Predefined Character Classes
The following predefined character classes can also be used in a class definition:
[:ALPHA:]
-
Latin letters a..z and A..Z.With an accent-insensitive collation, this class also matches accented forms of these characters.
[:DIGIT:]
-
Decimal digits 0..9.
[:ALNUM:]
-
Union of
[:ALPHA:]
and[:DIGIT:]
. [:UPPER:]
-
Uppercase Latin letters A..Z.Also matches lowercase with case-insensitive collation and accented forms with accent-insensitive collation.
[:LOWER:]
-
Lowercase Latin letters a..z.Also matches uppercase with case-insensitive collation and accented forms with accent-insensitive collation.
[:SPACE:]
-
Matches the space character (ASCII 32).
[:WHITESPACE:]
-
Matches horizontal tab (ASCII 9), linefeed (ASCII 10), vertical tab (ASCII 11), formfeed (ASCII 12), carriage return (ASCII 13) and space (ASCII 32).
Including a predefined class has the same effect as including all its members.Predefined classes are only allowed within class definitions.If you need to match against a predefined class and nothing more, place an extra pair of brackets around it.

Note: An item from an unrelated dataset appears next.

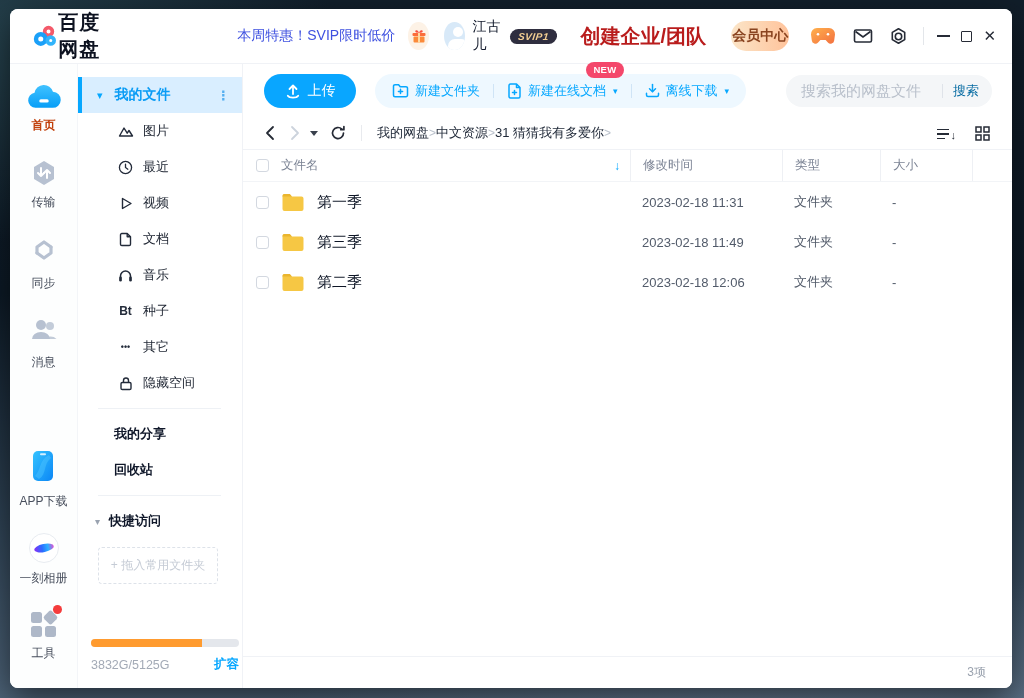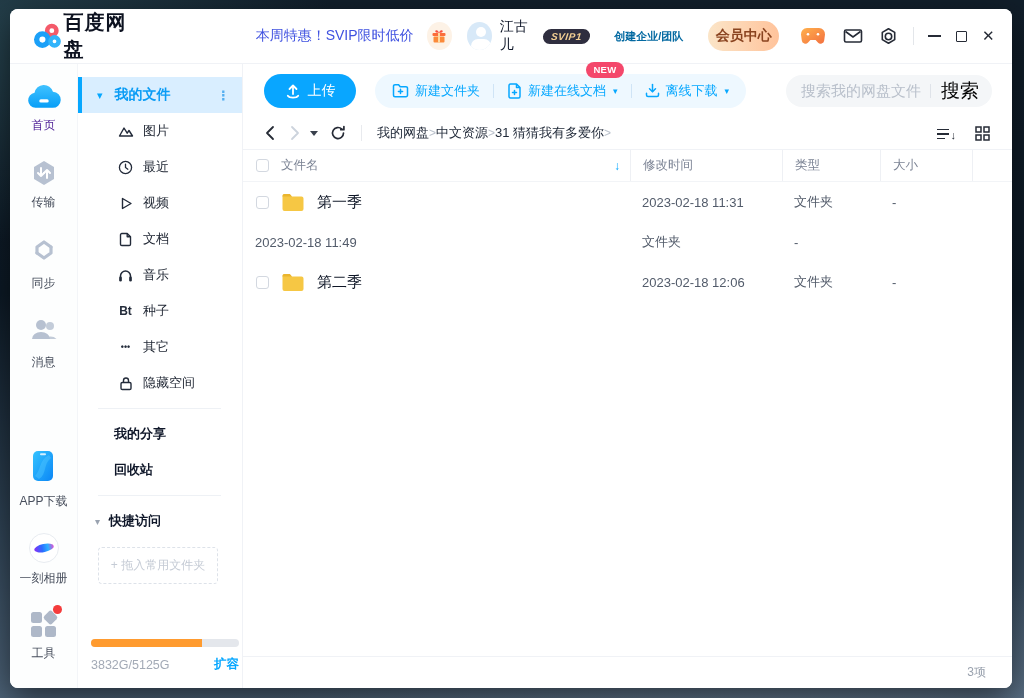"创建企业/团队" .create-team { color: #0369a1 -> #b91c1c; font-size: 11px -> 20px }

'Erdbeere' similar to 'Erd[[:ALNUM:]]eere' -- true
'Erdbeere' similar to 'Erd[[:DIGIT:]]eere' -- false
'Erdbeere' similar to 'Erd[a[:SPACE:]b]eere' -- true
'Erdbeere' similar to [[:ALPHA:]] -- false
'E' similar to [[:ALPHA:]] -- true
If a class definition starts with a caret, everything that follows is excluded from the class.All other characters match:
'Framboise' similar to 'Fra[^ck-p]boise' -- false
'Framboise' similar to 'Fr[^a][^a]boise' -- false
'Framboise' similar to 'Fra[^[:DIGIT:]]boise' -- true
If the caret is not placed at the start of the sequence, the class contains everything before the caret, except for the elements that also occur after the caret:
'Grapefruit' similar to 'Grap[a-m^f-i]fruit' -- true
'Grapefruit' similar to 'Grap[abc^xyz]fruit' -- false
'Grapefruit' similar to 'Grap[abc^de]fruit' -- false
'Grapefruit' similar to 'Grap[abe^de]fruit' -- false
'3' similar to '[[:DIGIT:]^4-8]' -- true
'6' similar to '[[:DIGIT:]^4-8]' -- false
Lastly, the already mentioned wildcard ‘_
’ is a character class of its own, matching any single character.